Studies by Sahm et al. for the 90-96Zr + 124Sn reactions showed an unexpected result. As the fusing system became more neutron-rich (decreasing fissility), the fusion hindrance, as measured by the extra push energy, increased in contradiction to predictions of most theoretical models. (See Fig. 3-1) If this trend were confirmed, it would reduce the attractiveness of fusion using very n-rich projectiles as a pathway to the heaviest elements. We have carried out, over a period of several years, a set of measurements of the capture-fission excitation functions for the 124,132Sn + 96Zr system to try to define this effect. The results of these investigations have been published [2,3].

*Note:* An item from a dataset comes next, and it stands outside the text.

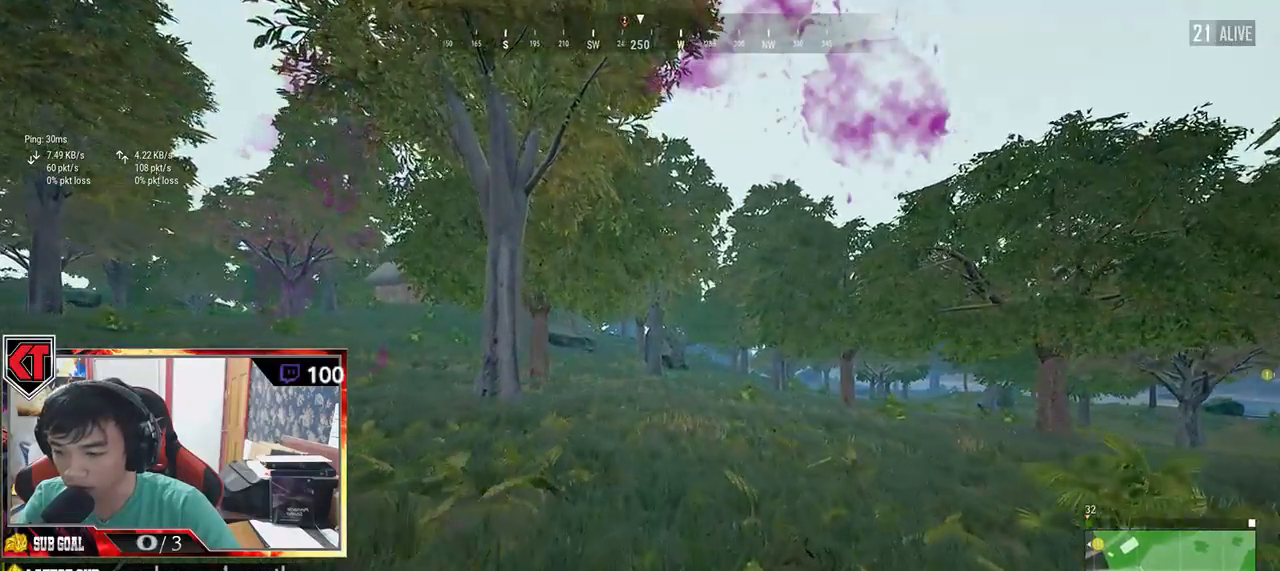
{"keys": ["shift", "w"], "mouse": [], "events": []}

Figure 3-1: Extra push as determined from the mean fusion barrier height EB and the barrier height calculated with the Bass potential, VB, versus the effective entrance channel fissility. The experimental points are taken from Sahm, et al., with 124Sn+96,94,92,90Zr systems selected. The theoretical prediction by Bjornholm and Swiatecki is shown by a line.

Figure 3-2: Comparison of the capture fission excitation functions for the 132Sn+96Zr (solid squares and line) and 124Sn+96Zr reactions (open circles and dashed line). The lines are to guide the eye through the data points.

The measured capture-fission excitation functions for the two systems are shown in Fig.3-2. Clearly the interaction barrier is shifted to lower energies for the more n-rich system.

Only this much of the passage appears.